A crewed NASA mission to the far side of the Moon
Sen—The USA's present roadmap to space for humans includes a return to the Moon, a visit to an asteroid and eventually a landing on Mars.
But a free-thinking group of space scientists have proposed a novel alternative early mission to NASA - a journey to a region of space beyond the far side of the Moon.
Their concept would involve flying the agency's planned new Orion space capsule to a spot known as the lunar L2 (Lagrange) point - a location where the combined gravity of the Earth and Moon allows a spacecraft to sit permanently above the lunar far side.
Though this so-called L2 halo orbit means they would not visit the Moon's surface, the mission would be a testing ground for NASA to discover more about long-duration missions away from Earth before astronauts venture further into deep space.
Such a mission would take Orion's astronauts 65,000 km beyond the Moon - 15 per cent further away from Earth than the Apollo crews journeyed - and they would spend nearly three times longer in space than the later 12 day Apollo missions.
They would be able to test operational spaceflight capabilities such as life support, communication, high speed re-entry, and radiation protection. But the mission plan also envisages the astronauts controlling robotic explorers on the lunar far side which has never been visited by a lander.
Because the Moon is tidally locked in its orbit around the Earth, it always presents the same face towards us. (A slight rocking, called libration, actually allows us to see close to 60 per cent of the Moon's surface over time). Most of the far side is permanently hidden.
The Lunar L2-Farside Exploration and Science Mission Concept has been proposed by a team led by Jack Burns of NASA's Lunar Science Institute in Moffet Field, California. The report's authors comment: "Such telerobotic oversight would also demonstrate capability for human and robotic cooperation on future, more complex deep space missions such as exploring Mars."
Their proposal would see a robotic lander and rover launched first on a slow trajectory to the Moon known as ballistic lunar transfer. Three astronauts would then be launched in an Orion spacecraft using NASA’s heavy-lift Space Launch System (SLS).
The spacecraft would fly past the Moon for a gravity slingshot manoeuvre towards the L2 point where Orion would use its propulsion system to enter a halo orbit. From this point, the spacecraft would enjoy continuous line-of-sight links with both the lunar far side and the Earth, say the mission's designers.
And because their radio commands would take less than half a second to reach the Moon, compared to about 1.3 seconds from Earth to the Moon, it would be easier to control the robots in real time as they performed tasks such as probing for water ice in the Schrödinger crater that lies within the South Pole-Aitken basin.
Schrödinger basin from Japan's orbiting Kaguya moon probe. Credit: JAXA
Basins are impact craters with diameters greater than 300 km. They are seen as suitable for landers because they have broad flat floors.

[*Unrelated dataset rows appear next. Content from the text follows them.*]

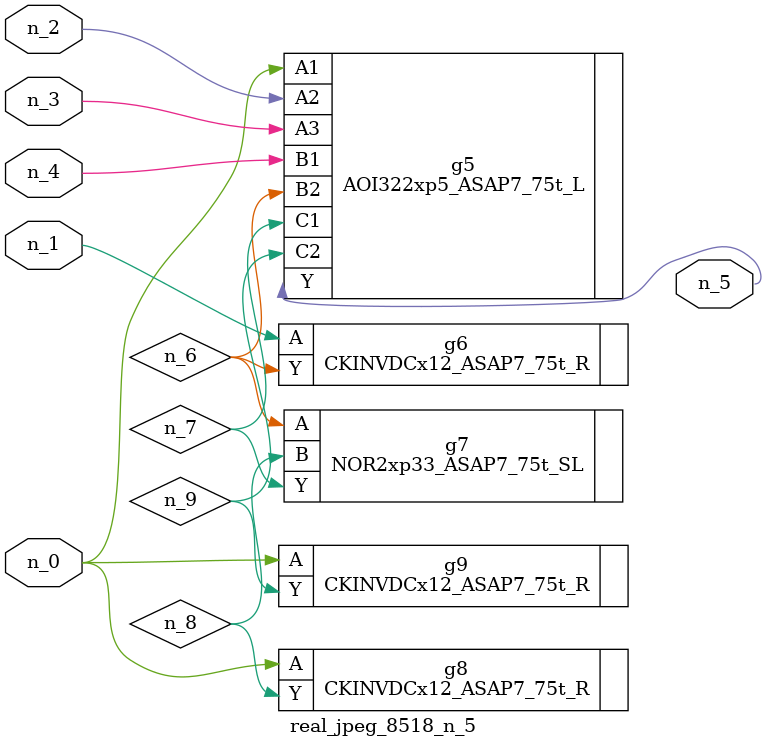
<source format=v>
module real_jpeg_8518_n_5 (n_4, n_0, n_1, n_2, n_3, n_5);

input n_4;
input n_0;
input n_1;
input n_2;
input n_3;

output n_5;

wire n_8;
wire n_6;
wire n_7;
wire n_9;

AOI322xp5_ASAP7_75t_L g5 ( 
.A1(n_0),
.A2(n_2),
.A3(n_3),
.B1(n_4),
.B2(n_6),
.C1(n_7),
.C2(n_9),
.Y(n_5)
);

CKINVDCx12_ASAP7_75t_R g8 ( 
.A(n_0),
.Y(n_8)
);

CKINVDCx12_ASAP7_75t_R g9 ( 
.A(n_0),
.Y(n_9)
);

CKINVDCx12_ASAP7_75t_R g6 ( 
.A(n_1),
.Y(n_6)
);

NOR2xp33_ASAP7_75t_SL g7 ( 
.A(n_6),
.B(n_8),
.Y(n_7)
);


endmodule
</source>
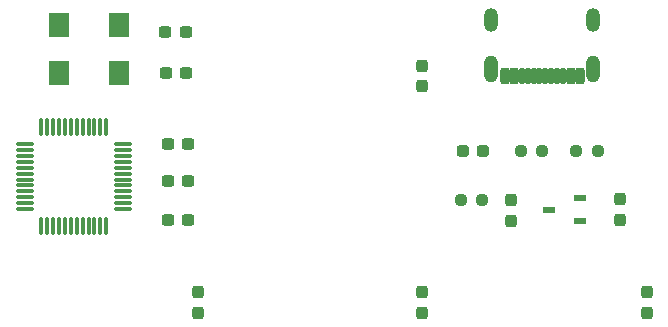
<source format=gbr>
%TF.GenerationSoftware,KiCad,Pcbnew,8.0.4-8.0.4-0~ubuntu20.04.1*%
%TF.CreationDate,2024-10-09T19:36:55+03:00*%
%TF.ProjectId,kbrd,6b627264-2e6b-4696-9361-645f70636258,rev?*%
%TF.SameCoordinates,Original*%
%TF.FileFunction,Paste,Top*%
%TF.FilePolarity,Positive*%
%FSLAX46Y46*%
G04 Gerber Fmt 4.6, Leading zero omitted, Abs format (unit mm)*
G04 Created by KiCad (PCBNEW 8.0.4-8.0.4-0~ubuntu20.04.1) date 2024-10-09 19:36:55*
%MOMM*%
%LPD*%
G01*
G04 APERTURE LIST*
G04 Aperture macros list*
%AMRoundRect*
0 Rectangle with rounded corners*
0 $1 Rounding radius*
0 $2 $3 $4 $5 $6 $7 $8 $9 X,Y pos of 4 corners*
0 Add a 4 corners polygon primitive as box body*
4,1,4,$2,$3,$4,$5,$6,$7,$8,$9,$2,$3,0*
0 Add four circle primitives for the rounded corners*
1,1,$1+$1,$2,$3*
1,1,$1+$1,$4,$5*
1,1,$1+$1,$6,$7*
1,1,$1+$1,$8,$9*
0 Add four rect primitives between the rounded corners*
20,1,$1+$1,$2,$3,$4,$5,0*
20,1,$1+$1,$4,$5,$6,$7,0*
20,1,$1+$1,$6,$7,$8,$9,0*
20,1,$1+$1,$8,$9,$2,$3,0*%
G04 Aperture macros list end*
%ADD10RoundRect,0.237500X-0.300000X-0.237500X0.300000X-0.237500X0.300000X0.237500X-0.300000X0.237500X0*%
%ADD11R,1.800000X2.000000*%
%ADD12RoundRect,0.237500X0.250000X0.237500X-0.250000X0.237500X-0.250000X-0.237500X0.250000X-0.237500X0*%
%ADD13RoundRect,0.237500X-0.237500X0.300000X-0.237500X-0.300000X0.237500X-0.300000X0.237500X0.300000X0*%
%ADD14RoundRect,0.237500X0.237500X-0.287500X0.237500X0.287500X-0.237500X0.287500X-0.237500X-0.287500X0*%
%ADD15R,1.050000X0.600000*%
%ADD16RoundRect,0.237500X-0.287500X-0.237500X0.287500X-0.237500X0.287500X0.237500X-0.287500X0.237500X0*%
%ADD17RoundRect,0.237500X0.237500X-0.300000X0.237500X0.300000X-0.237500X0.300000X-0.237500X-0.300000X0*%
%ADD18RoundRect,0.075000X-0.662500X-0.075000X0.662500X-0.075000X0.662500X0.075000X-0.662500X0.075000X0*%
%ADD19RoundRect,0.075000X-0.075000X-0.662500X0.075000X-0.662500X0.075000X0.662500X-0.075000X0.662500X0*%
%ADD20RoundRect,0.200000X0.200000X0.475000X-0.200000X0.475000X-0.200000X-0.475000X0.200000X-0.475000X0*%
%ADD21RoundRect,0.125000X0.125000X0.550000X-0.125000X0.550000X-0.125000X-0.550000X0.125000X-0.550000X0*%
%ADD22O,1.200000X2.300000*%
%ADD23O,1.200000X2.000000*%
G04 APERTURE END LIST*
D10*
%TO.C,C4*%
X141737500Y-88400000D03*
X143462500Y-88400000D03*
%TD*%
D11*
%TO.C,Y1*%
X132520000Y-79200000D03*
X137600000Y-79200000D03*
X137600000Y-75200000D03*
X132520000Y-75200000D03*
%TD*%
D10*
%TO.C,C2*%
X141537500Y-75800000D03*
X143262500Y-75800000D03*
%TD*%
D12*
%TO.C,R1*%
X178187500Y-85800000D03*
X176362500Y-85800000D03*
%TD*%
D13*
%TO.C,C7*%
X180075000Y-89925000D03*
X180075000Y-91650000D03*
%TD*%
D12*
%TO.C,R3*%
X168387500Y-90000000D03*
X166562500Y-90000000D03*
%TD*%
%TO.C,R2*%
X173475000Y-85800000D03*
X171650000Y-85800000D03*
%TD*%
D14*
%TO.C,D3*%
X163300000Y-99550000D03*
X163300000Y-97800000D03*
%TD*%
%TO.C,D1*%
X163300000Y-80350000D03*
X163300000Y-78600000D03*
%TD*%
D15*
%TO.C,U2*%
X176675000Y-91750000D03*
X176675000Y-89850000D03*
X174075000Y-90800000D03*
%TD*%
D14*
%TO.C,D4*%
X182300000Y-99550000D03*
X182300000Y-97800000D03*
%TD*%
%TO.C,D2*%
X144300000Y-99550000D03*
X144300000Y-97800000D03*
%TD*%
D10*
%TO.C,C3*%
X141737500Y-85242500D03*
X143462500Y-85242500D03*
%TD*%
D16*
%TO.C,D5*%
X166725000Y-85800000D03*
X168475000Y-85800000D03*
%TD*%
D17*
%TO.C,C6*%
X170775000Y-91725000D03*
X170775000Y-90000000D03*
%TD*%
D10*
%TO.C,C5*%
X141737500Y-91700000D03*
X143462500Y-91700000D03*
%TD*%
D18*
%TO.C,U1*%
X129637500Y-85250000D03*
X129637500Y-85750000D03*
X129637500Y-86250000D03*
X129637500Y-86750000D03*
X129637500Y-87250000D03*
X129637500Y-87750000D03*
X129637500Y-88250000D03*
X129637500Y-88750000D03*
X129637500Y-89250000D03*
X129637500Y-89750000D03*
X129637500Y-90250000D03*
X129637500Y-90750000D03*
D19*
X131050000Y-92162500D03*
X131550000Y-92162500D03*
X132050000Y-92162500D03*
X132550000Y-92162500D03*
X133050000Y-92162500D03*
X133550000Y-92162500D03*
X134050000Y-92162500D03*
X134550000Y-92162500D03*
X135050000Y-92162500D03*
X135550000Y-92162500D03*
X136050000Y-92162500D03*
X136550000Y-92162500D03*
D18*
X137962500Y-90750000D03*
X137962500Y-90250000D03*
X137962500Y-89750000D03*
X137962500Y-89250000D03*
X137962500Y-88750000D03*
X137962500Y-88250000D03*
X137962500Y-87750000D03*
X137962500Y-87250000D03*
X137962500Y-86750000D03*
X137962500Y-86250000D03*
X137962500Y-85750000D03*
X137962500Y-85250000D03*
D19*
X136550000Y-83837500D03*
X136050000Y-83837500D03*
X135550000Y-83837500D03*
X135050000Y-83837500D03*
X134550000Y-83837500D03*
X134050000Y-83837500D03*
X133550000Y-83837500D03*
X133050000Y-83837500D03*
X132550000Y-83837500D03*
X132050000Y-83837500D03*
X131550000Y-83837500D03*
X131050000Y-83837500D03*
%TD*%
D10*
%TO.C,C1*%
X141575000Y-79200000D03*
X143300000Y-79200000D03*
%TD*%
D20*
%TO.C,J1*%
X176680000Y-79475000D03*
X175880000Y-79475000D03*
D21*
X174730000Y-79475000D03*
X173730000Y-79475000D03*
X173230000Y-79475000D03*
X172230000Y-79475000D03*
D20*
X171080000Y-79475000D03*
X170280000Y-79475000D03*
X170280000Y-79475000D03*
X171080000Y-79475000D03*
D21*
X171730000Y-79475000D03*
X172730000Y-79475000D03*
X174230000Y-79475000D03*
X175230000Y-79475000D03*
D20*
X175880000Y-79475000D03*
X176680000Y-79475000D03*
D22*
X177800000Y-78900000D03*
D23*
X177800000Y-74720000D03*
D22*
X169160000Y-78900000D03*
D23*
X169160000Y-74720000D03*
%TD*%
M02*

</source>
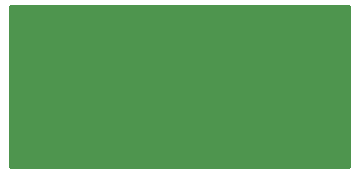
<source format=gbl>
G04 #@! TF.GenerationSoftware,KiCad,Pcbnew,5.1.6+dfsg1-1~bpo9+1*
G04 #@! TF.CreationDate,2021-11-05T21:37:23+01:00*
G04 #@! TF.ProjectId,sdrtrx-plutoclk,73647274-7278-42d7-906c-75746f636c6b,rev?*
G04 #@! TF.SameCoordinates,Original*
G04 #@! TF.FileFunction,Copper,L2,Bot*
G04 #@! TF.FilePolarity,Positive*
%FSLAX46Y46*%
G04 Gerber Fmt 4.6, Leading zero omitted, Abs format (unit mm)*
G04 Created by KiCad (PCBNEW 5.1.6+dfsg1-1~bpo9+1) date 2021-11-05 21:37:23*
%MOMM*%
%LPD*%
G01*
G04 APERTURE LIST*
G04 #@! TA.AperFunction,ViaPad*
%ADD10C,0.800000*%
G04 #@! TD*
G04 #@! TA.AperFunction,Conductor*
%ADD11C,0.254000*%
G04 #@! TD*
G04 APERTURE END LIST*
D10*
X145415000Y-88773000D03*
X146367500Y-88773000D03*
X147320000Y-88773000D03*
X148272500Y-88773000D03*
X149288500Y-88773000D03*
X150241000Y-88773000D03*
X140144500Y-88773000D03*
X150241000Y-86614000D03*
X152336500Y-86614000D03*
X152273000Y-80264000D03*
X150114000Y-80264000D03*
X131000500Y-76390500D03*
X132016500Y-76390500D03*
X133032500Y-76390500D03*
X134048500Y-76390500D03*
X126301500Y-81216500D03*
X126301500Y-82232500D03*
X126301500Y-83248500D03*
X126301500Y-84328000D03*
X131445000Y-88963500D03*
X140144500Y-86614000D03*
X140144500Y-85598000D03*
X153797000Y-77787500D03*
X153797000Y-78867000D03*
X153797000Y-79946500D03*
X153797000Y-81026000D03*
X142049500Y-76136500D03*
X146748500Y-76263500D03*
X130302000Y-88963500D03*
X140144500Y-87693500D03*
X135509000Y-81724500D03*
X135509000Y-82677000D03*
X135509000Y-83693000D03*
D11*
G36*
X154340001Y-89340000D02*
G01*
X125660000Y-89340000D01*
X125660000Y-75660000D01*
X154340000Y-75660000D01*
X154340001Y-89340000D01*
G37*
X154340001Y-89340000D02*
X125660000Y-89340000D01*
X125660000Y-75660000D01*
X154340000Y-75660000D01*
X154340001Y-89340000D01*
M02*

</source>
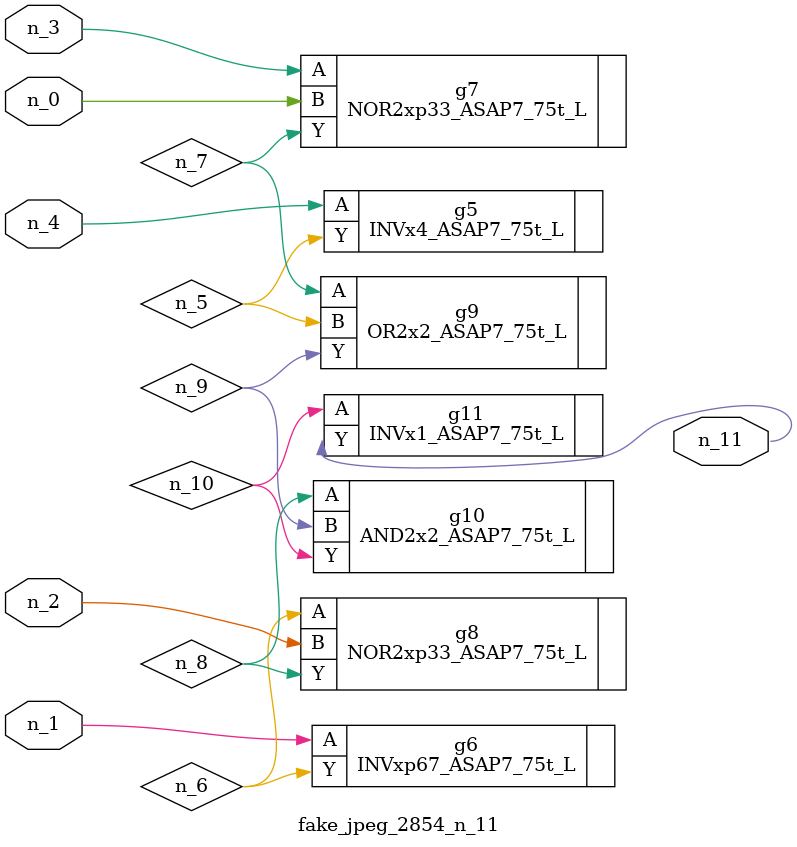
<source format=v>
module fake_jpeg_2854_n_11 (n_3, n_2, n_1, n_0, n_4, n_11);

input n_3;
input n_2;
input n_1;
input n_0;
input n_4;

output n_11;

wire n_10;
wire n_8;
wire n_9;
wire n_6;
wire n_5;
wire n_7;

INVx4_ASAP7_75t_L g5 ( 
.A(n_4),
.Y(n_5)
);

INVxp67_ASAP7_75t_L g6 ( 
.A(n_1),
.Y(n_6)
);

NOR2xp33_ASAP7_75t_L g7 ( 
.A(n_3),
.B(n_0),
.Y(n_7)
);

NOR2xp33_ASAP7_75t_L g8 ( 
.A(n_6),
.B(n_2),
.Y(n_8)
);

AND2x2_ASAP7_75t_L g10 ( 
.A(n_8),
.B(n_9),
.Y(n_10)
);

OR2x2_ASAP7_75t_L g9 ( 
.A(n_7),
.B(n_5),
.Y(n_9)
);

INVx1_ASAP7_75t_L g11 ( 
.A(n_10),
.Y(n_11)
);


endmodule
</source>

The mission proposers say that Schrödinger basin is the best preserved impact basin of its size on the Moon and provides tremendous science and exploration opportunities, safe landing zones, and a landscape that could be navigated by robotic rovers.
Other scientific projects that could be overseen by the astronauts would be a robotic sample return mission to bring lunar rock from the far side back to Earth, plus the installation of a radio telescope shielded from interference from Earth that could study faint signals from the dawn of the Universe.
The first Exploration Flight Test of Orion is scheduled for 2014 to verify that the crew module can survive high-speed reentry into the Earth’s atmosphere from a lunar return trajectory.
Three additional test flights are planned for the spacecraft including an unmanned flight around the Moon in 2017, and a crewed flight soon after that.